- **Entries supplied**:
□ □ □

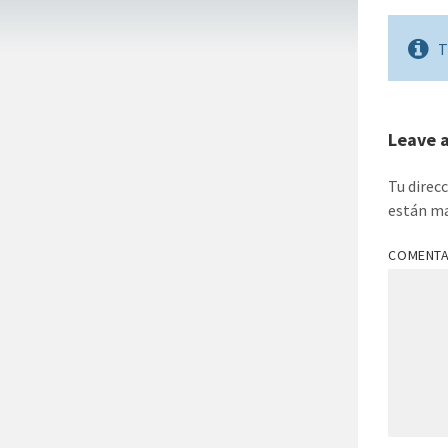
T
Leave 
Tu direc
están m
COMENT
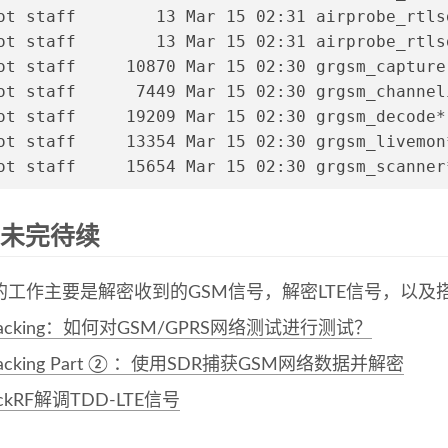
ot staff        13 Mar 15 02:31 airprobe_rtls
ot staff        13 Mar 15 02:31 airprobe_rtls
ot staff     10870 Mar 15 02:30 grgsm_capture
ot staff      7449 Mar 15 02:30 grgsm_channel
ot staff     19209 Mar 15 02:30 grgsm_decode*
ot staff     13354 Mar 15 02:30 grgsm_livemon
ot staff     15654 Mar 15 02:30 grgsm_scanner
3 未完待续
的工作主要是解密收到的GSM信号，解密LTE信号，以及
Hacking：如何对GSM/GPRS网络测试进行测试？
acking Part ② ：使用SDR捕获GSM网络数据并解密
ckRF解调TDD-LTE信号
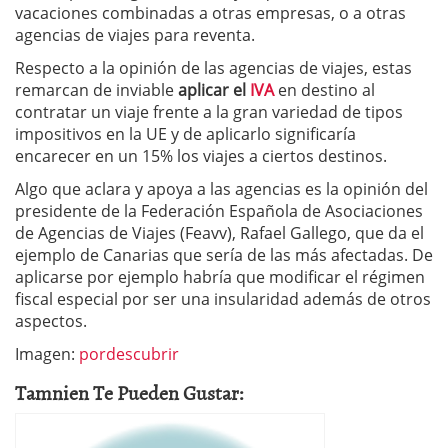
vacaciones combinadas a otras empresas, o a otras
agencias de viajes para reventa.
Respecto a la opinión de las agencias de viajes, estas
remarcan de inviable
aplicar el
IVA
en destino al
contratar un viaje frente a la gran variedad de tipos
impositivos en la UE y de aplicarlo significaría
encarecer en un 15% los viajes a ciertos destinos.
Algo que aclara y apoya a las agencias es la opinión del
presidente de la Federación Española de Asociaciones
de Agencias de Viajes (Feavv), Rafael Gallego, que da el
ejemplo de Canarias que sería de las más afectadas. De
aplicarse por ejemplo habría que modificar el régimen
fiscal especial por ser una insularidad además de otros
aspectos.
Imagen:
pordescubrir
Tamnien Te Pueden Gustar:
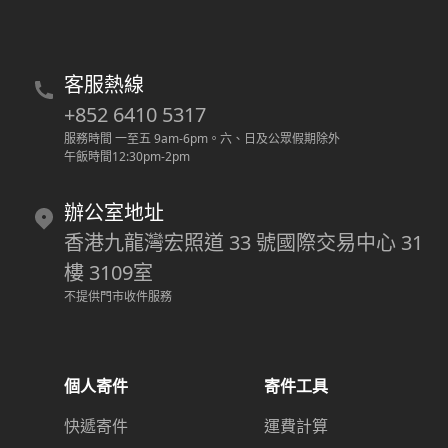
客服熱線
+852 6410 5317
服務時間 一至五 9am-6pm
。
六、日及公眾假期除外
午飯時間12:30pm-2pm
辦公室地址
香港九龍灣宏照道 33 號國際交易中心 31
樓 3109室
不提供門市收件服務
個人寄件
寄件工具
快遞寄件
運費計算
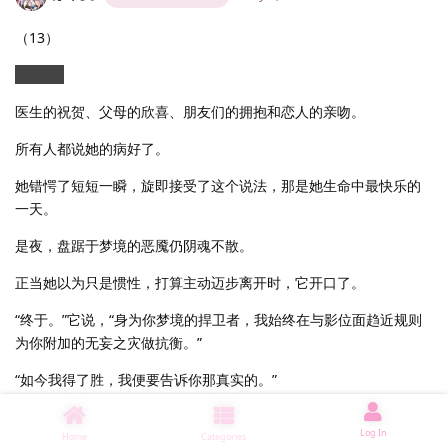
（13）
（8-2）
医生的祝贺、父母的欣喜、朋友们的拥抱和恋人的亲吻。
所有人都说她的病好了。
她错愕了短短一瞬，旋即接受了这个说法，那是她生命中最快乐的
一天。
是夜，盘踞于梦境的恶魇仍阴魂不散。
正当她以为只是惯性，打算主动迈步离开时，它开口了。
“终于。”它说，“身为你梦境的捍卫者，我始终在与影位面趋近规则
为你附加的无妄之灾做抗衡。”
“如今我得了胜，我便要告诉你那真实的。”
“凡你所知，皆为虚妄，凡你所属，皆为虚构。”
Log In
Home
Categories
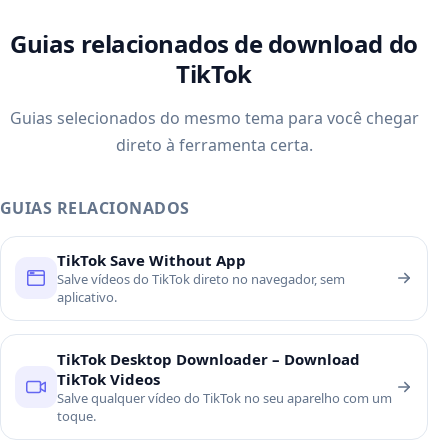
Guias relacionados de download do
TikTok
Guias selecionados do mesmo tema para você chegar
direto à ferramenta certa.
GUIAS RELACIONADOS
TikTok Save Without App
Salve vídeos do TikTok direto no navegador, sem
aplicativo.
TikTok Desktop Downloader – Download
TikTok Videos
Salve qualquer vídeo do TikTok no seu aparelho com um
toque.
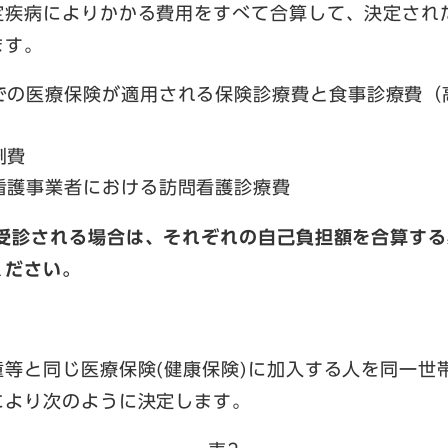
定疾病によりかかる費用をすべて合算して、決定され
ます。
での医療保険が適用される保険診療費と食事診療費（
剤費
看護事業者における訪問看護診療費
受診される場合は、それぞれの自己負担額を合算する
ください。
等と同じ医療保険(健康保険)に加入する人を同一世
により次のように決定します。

□ □ □

- **The task**: Gather every line of the material above that contains the string "TikTok", copying each line unchanged. Matches are case-sensitive.

- **Response area**:
TikTok
TikTok Save Without App
Salve vídeos do TikTok direto no navegador, sem
TikTok Desktop Downloader – Download
TikTok Videos
Salve qualquer vídeo do TikTok no seu aparelho com um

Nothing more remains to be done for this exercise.